#### RECORDS FOR PROCESSING
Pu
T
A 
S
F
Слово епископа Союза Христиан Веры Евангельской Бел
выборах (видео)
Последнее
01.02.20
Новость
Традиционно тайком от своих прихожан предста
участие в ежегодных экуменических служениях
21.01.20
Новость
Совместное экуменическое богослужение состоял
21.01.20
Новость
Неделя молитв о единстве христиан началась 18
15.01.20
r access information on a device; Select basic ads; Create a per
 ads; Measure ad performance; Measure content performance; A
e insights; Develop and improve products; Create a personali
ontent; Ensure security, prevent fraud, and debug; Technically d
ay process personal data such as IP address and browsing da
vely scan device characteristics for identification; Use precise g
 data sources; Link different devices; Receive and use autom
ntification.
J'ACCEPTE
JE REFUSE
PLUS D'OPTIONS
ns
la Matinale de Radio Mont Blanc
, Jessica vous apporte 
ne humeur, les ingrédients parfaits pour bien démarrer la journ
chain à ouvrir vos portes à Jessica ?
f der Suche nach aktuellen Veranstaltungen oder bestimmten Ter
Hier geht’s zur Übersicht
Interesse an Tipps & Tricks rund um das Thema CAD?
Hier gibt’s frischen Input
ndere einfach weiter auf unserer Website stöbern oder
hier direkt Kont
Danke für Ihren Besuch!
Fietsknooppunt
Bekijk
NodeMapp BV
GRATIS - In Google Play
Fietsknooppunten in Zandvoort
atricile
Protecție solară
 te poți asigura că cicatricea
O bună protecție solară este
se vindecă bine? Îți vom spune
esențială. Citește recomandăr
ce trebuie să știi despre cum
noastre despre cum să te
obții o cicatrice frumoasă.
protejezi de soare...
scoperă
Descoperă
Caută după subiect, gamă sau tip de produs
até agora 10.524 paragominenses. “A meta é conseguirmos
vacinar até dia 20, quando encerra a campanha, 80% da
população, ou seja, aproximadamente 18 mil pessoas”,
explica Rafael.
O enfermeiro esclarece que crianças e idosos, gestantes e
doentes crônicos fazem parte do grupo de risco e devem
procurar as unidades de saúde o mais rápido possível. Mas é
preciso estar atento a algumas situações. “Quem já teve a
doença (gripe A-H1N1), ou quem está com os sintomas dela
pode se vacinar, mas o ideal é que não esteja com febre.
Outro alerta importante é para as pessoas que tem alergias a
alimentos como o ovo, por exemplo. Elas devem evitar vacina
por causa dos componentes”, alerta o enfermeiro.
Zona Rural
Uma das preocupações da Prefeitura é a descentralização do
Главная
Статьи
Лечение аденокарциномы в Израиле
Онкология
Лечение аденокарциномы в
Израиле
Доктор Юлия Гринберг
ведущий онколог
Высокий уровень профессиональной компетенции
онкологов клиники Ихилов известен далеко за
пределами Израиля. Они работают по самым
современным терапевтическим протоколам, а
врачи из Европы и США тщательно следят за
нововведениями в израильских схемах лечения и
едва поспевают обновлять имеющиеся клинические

#### TASK BRIEF
Show every line of the entries above where the word "alerta" occurs.

#### COMPLETED EXERCISE
Outro alerta importante é para as pessoas que tem alergias a
por causa dos componentes”, alerta o enfermeiro.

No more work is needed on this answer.